Intanto, alla fine del 2019, il governo ha posto la fiducia sulla Finanziaria per il 2020, una première nella politica romena, sul ddl relativo al bilancio di previdenza, come anche sulle modifiche al decreto 114 adottato dal precedente esecutivo con la procedura d’urgenza, che ha portato nuove tasse alle compagnie attive nei settori dell’energia, delle telecomunicazioni e delle banche. Era l’unica variante per avere la Finanziaria per il 2020 pronta alla fine del 2019. Il nuovo bilancio include spese e obblighi presi tramite decisioni politiche precedenti, che l’attuale governo ha assunto, soprattutto per quanto riguarda gli incrementi di salari e pensioni, cosicchè la costruzione del budget si è articolata piuttosto in un esercizio volto a tenere sotto controllo il deficit, spiega l’analista economico Aurelian Dochia.
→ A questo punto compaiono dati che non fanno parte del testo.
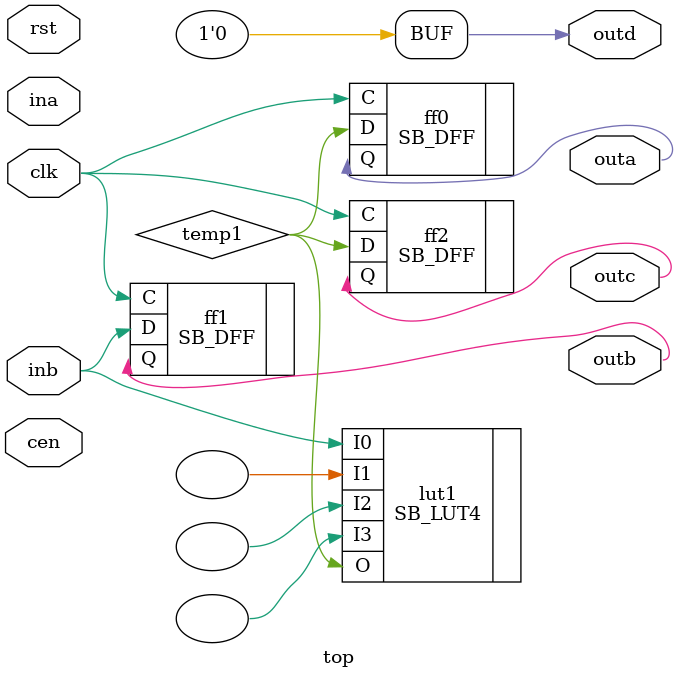
<source format=v>
module top(input clk, cen, rst, ina, inb, output outa, outb, outc, outd);

wire temp0, temp1;

(* BEL="1_1_lc0" *)
SB_LUT4 #(
    .LUT_INIT(2'b01)
) lut0 (
    .I3(),
    .I2(),
    .I1(),
    .I0(ina),
    .O(temp0)
);


(* BEL="1_3_lc0" *)
SB_LUT4 #(
    .LUT_INIT(2'b01)
) lut1 (
    .I3(),
    .I2(),
    .I1(),
    .I0(inb),
    .O(temp1)
);

(* BEL="1_1_lc0" *)
SB_DFF ff0 (
    .C(clk),
    .D(temp1),
    .Q(outa)
);


(* BEL="1_1_lc7" *)
SB_DFF ff1 (
    .C(clk),
    .D(inb),
    .Q(outb)
);


(* BEL="1_6_lc7" *)
SB_DFF ff2 (
    .C(clk),
    .D(temp1),
    .Q(outc)
);


assign outd = 1'b0;

endmodule

</source>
Nemmeno questa soluzione di un deficit limitato al 3,58-59% è troppo credibile, in quanto poggia su premesse molto ottimiste. A mio avviso, una crescita economica del 4,1% nel 2020 supera quello che la maggioranza delle previsioni internazionali indica come realistico in Romania. Secondo me, il 2020 non porterà modifiche importanti in materia di tasse e imposte. Ma successivamente, quando un nuovo governo avrà un mandato popolare, una simile discussione appare come molto possibile, in quanto la sostenibilità a medio e lungo termine è in forse, ritiene l’analista Aurelian Dochia. A suo avviso, il tasso dell’inflazione potrebbe essere superiore a quello tenuto in considerazione alla costruzione del bilancio, alla luce delle parecchie pressioni in tal senso, compreso il deprezzamento della moneta nazionale, il leu.